Domitrovich -- whose puddle-shallow script was first presented at Theater for a New City last year -- thinks he has some trenchant observations to make about young people caught up in the contemporary Manhattan art and fashion worlds. But audiences are likely to disagree when they get a load of how sculptor Owen (Will Janowitz) and four friends -- foulmouthed public relations gal Maggie (Jessica Kaye), so-cool-he's-hot composer Trevor (Asher Grodman), languid and dim-witted model-designer Bella (Nicole LaLiberte), and scarf-addicted, women's fashion designer Max (Tuomas Hiltunen) -- behave towards one another in a series of flashbacks and a finale flashforward from that enforced therapeutic pit stop.
As these intelligence-challenged Gen Z figures try to shake nervous-wreck Owen out of an institutionalizing depression -- brought on by a bad review in Artforum -- they make unintentionally laugh-provoking remarks including "I used to do Coke on weekends -- I stopped when I finished high school" or "I'm the queen of everything below 14th Street" or "Our bowel movements have artistic merit." And that's only in the first 10 minutes of the two-act play!
Soon, other reasons are revealed behind Owen's overdosing lapse; most notably that Bella, who is Owen's girlfriend, slept with Trevor.
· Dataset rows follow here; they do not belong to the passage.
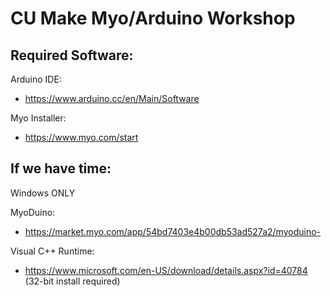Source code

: CU Make Myo/Arduino Workshop
============================

Required Software:
------------------

Arduino IDE:
* https://www.arduino.cc/en/Main/Software

Myo Installer:
* https://www.myo.com/start

If we have time:
----------------

Windows ONLY

MyoDuino:
* https://market.myo.com/app/54bd7403e4b00db53ad527a2/myoduino-

Visual C++ Runtime:
* https://www.microsoft.com/en-US/download/details.aspx?id=40784 (32-bit install required)
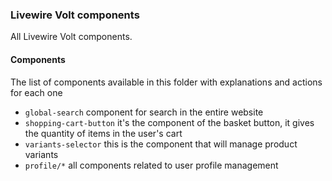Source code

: ### Livewire Volt components
All Livewire Volt components.

#### Components
The list of components available in this folder with explanations and actions for each one

* `global-search` component for search in the entire website
* `shopping-cart-button` it's the component of the basket button, it gives the quantity of items in the user's cart
* `variants-selector` this is the component that will manage product variants
* `profile/*` all components related to user profile management
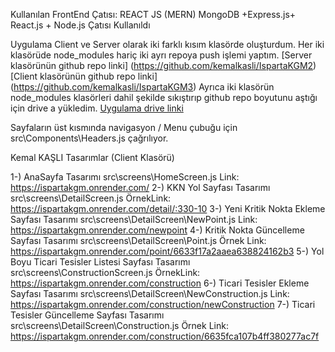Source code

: Kullanılan FrontEnd Çatısı: REACT JS (MERN) MongoDB +Express.js+ React.js + Node.js Çatısı Kullanıldı


Uygulama Client ve Server olarak iki farklı kısım klasörde oluşturdum. Her iki klasörüde node_modules hariç iki ayrı repoya push işlemi yaptım.
[Server klasörünün github repo linki] (https://github.com/kemalkasli/IspartaKGM2)
[Client klasörünün github repo linki] (https://github.com/kemalkasli/IspartaKGM3)
Ayrıca iki klasörün node_modules klasörleri dahil şekilde sıkıştırıp github repo boyutunu aştığı için drive a yükledim. 
[Uygulama drive linki](https://drive.google.com/drive/folders/1iEWgud2vp9ba-QpB4jMtH32ihJdgG4sB)



Sayfaların üst kısmında  navigasyon / Menu çubuğu için src\Components\Headers.js    çağrılıyor.
        
Kemal KAŞLI Tasarımlar (Client Klasörü)

1-) AnaSayfa Tasarımı                src\screens\HomeScreen.js      Link:  https://ispartakgm.onrender.com/
2-) KKN Yol Sayfası Tasarımı         src\screens\DetailScreen.js     ÖrnekLink:  https://ispartakgm.onrender.com/detail/:330-10
3-) Yeni Kritik Nokta Ekleme  Sayfası Tasarımı   src\screens\DetailScreen\NewPoint.js     Link: https://ispartakgm.onrender.com/newpoint 
4-) Kritik Nokta Güncelleme  Sayfası Tasarımı   src\screens\DetailScreen\Point.js    Örnek Link: https://ispartakgm.onrender.com/point/6633f17a2aaea638824162b3
5-) Yol Boyu Ticari Tesisler Listesi Sayfası Tasarımı   src\screens\ConstructionScreen.js     ÖrnekLink: https://ispartakgm.onrender.com/construction 
6-) Ticari Tesisler Ekleme  Sayfası Tasarımı   src\screens\DetailScreen\NewConstruction.js     Link: https://ispartakgm.onrender.com/construction/newConstruction
7-) Ticari Tesisler Güncelleme  Sayfası Tasarımı   src\screens\DetailScreen\Construction.js    Örnek Link: https://ispartakgm.onrender.com/construction/6635fca107b4ff380277ac7f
Maggie and Owen later get it on, too, in her attempt at inspiring him enough to finish a large piece for Max's next runway outing. None of them sleeps with Max, who is gay -- as are so many fashion designers in plays like this. While these sexual acts are vulgar and unnecessary, they do require LaLiberte -- who is truly stunning in the wet-lipped way of cosmetics mannequins -- and Grodman to get naked and show off their nubile bodies.
Unfortunately, the acting by the live quintet (as well as four videoed figures) is inadequate -- so much so that there are times when the actors have trouble articulating their words. That basic inability also points at director Eduardo Machado's falling down on the admittedly reality-defying job. He also runs into trouble having the cast and a poker-faced stagehand in scrubs repeatedly moving furniture back and forth on Maruti Evans' serviceable set.